What are the consequences of histone variation? Research over the past two decades
has shown that certain histone variants play specialized roles in chromatin structure
and function. In all eukaryotes, histone variants are incorporated into a subset of
nucleosomes to create functionally specialized regions of chromatin. In most cases, the
standard histones are incorporated into the nucleosomes while new DNA is synthesized
during S phase of the cell cycle. Later, some of the standard histones are replaced by
histone variants via chromatin-remodeling complexes.

Table 1 describes the standard histones and a few histone variants that are found in
humans. A key role of many histone variants is to regulate the structure of chromatin,
thereby influencing gene transcription. Such variants can have opposite effects. The
incorporation of histone H2A.Bbd into a chromosomal region where a particular gene is
found favors gene activation. In contrast, the incorporation of histone H10 represses
gene expression. Although our focus in this chapter is on gene regulation, it is worth
noting that histone variants play other important roles. For example, histone cenH3,
which is a variant of histone H3, is found at the centromeres of each chromosome and
functions in the binding of kinetochore proteins. Histone cenH3 is required for the
proper segregation of eukaryotic chromosomes.

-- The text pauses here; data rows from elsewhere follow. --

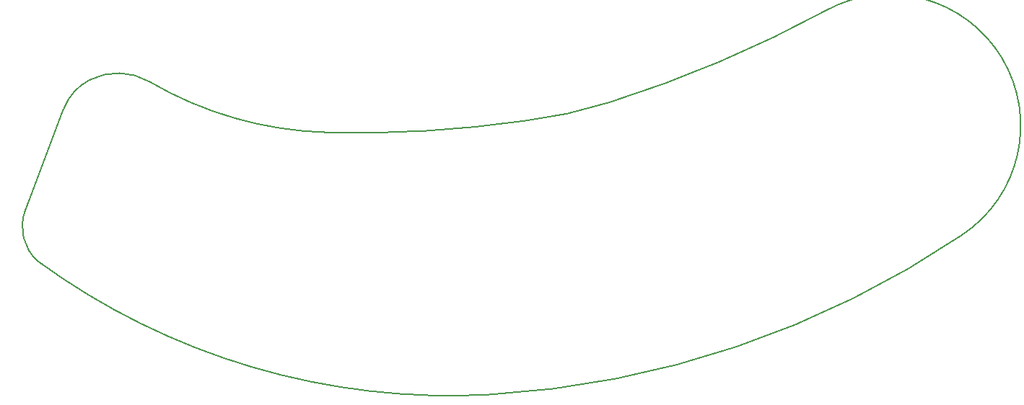
<source format=gbr>
%TF.GenerationSoftware,KiCad,Pcbnew,6.0.4-6f826c9f35~116~ubuntu20.04.1*%
%TF.CreationDate,2022-04-10T21:58:52+02:00*%
%TF.ProjectId,preamp,70726561-6d70-42e6-9b69-6361645f7063,A*%
%TF.SameCoordinates,Original*%
%TF.FileFunction,Profile,NP*%
%FSLAX46Y46*%
G04 Gerber Fmt 4.6, Leading zero omitted, Abs format (unit mm)*
G04 Created by KiCad (PCBNEW 6.0.4-6f826c9f35~116~ubuntu20.04.1) date 2022-04-10 21:58:52*
%MOMM*%
%LPD*%
G01*
G04 APERTURE LIST*
%TA.AperFunction,Profile*%
%ADD10C,0.200000*%
%TD*%
G04 APERTURE END LIST*
D10*
X36437903Y-101849136D02*
X31909303Y-113801982D01*
X67350557Y-104644026D02*
G75*
G03*
X90468494Y-103283523I3604443J135845126D01*
G01*
X46481879Y-98678662D02*
G75*
G03*
X39419376Y-98497237I-3695479J-6302338D01*
G01*
X90468564Y-103283614D02*
G75*
G03*
X100372290Y-101134731I-6126164J52130614D01*
G01*
X39419395Y-98497214D02*
G75*
G03*
X36437826Y-101849129I2897315J-5579226D01*
G01*
X46481917Y-98678682D02*
G75*
G03*
X67350544Y-104644117I22023483J37559182D01*
G01*
X31909219Y-113801995D02*
G75*
G03*
X33371144Y-119763215I5063081J-1918205D01*
G01*
X141769075Y-116725665D02*
G75*
G03*
X125904158Y-90289147I-8497675J12879065D01*
G01*
X100372411Y-101135368D02*
G75*
G03*
X125904517Y-90289666I-43506611J137895568D01*
G01*
X33371019Y-119763167D02*
G75*
G03*
X86485046Y-135436430I48370251J66084727D01*
G01*
X86485011Y-135436162D02*
G75*
G03*
X141769059Y-116725478I-6374501J109863222D01*
G01*
M02*

</source>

Other histone variants are primarily found at specialized sites in certain cells. Histone
macroH2A is found along the inactivated X chromosome in female mammals, whereas
spH2B is found at the telomeres in sperm cells. Finally, certain histone variants appear
to play a role in DNA repair. For example, histone H2A.X becomes phosphorylated
where a double-stranded DNA break occurs. This phosphorylation is thought to be
important for the proper repair of that break.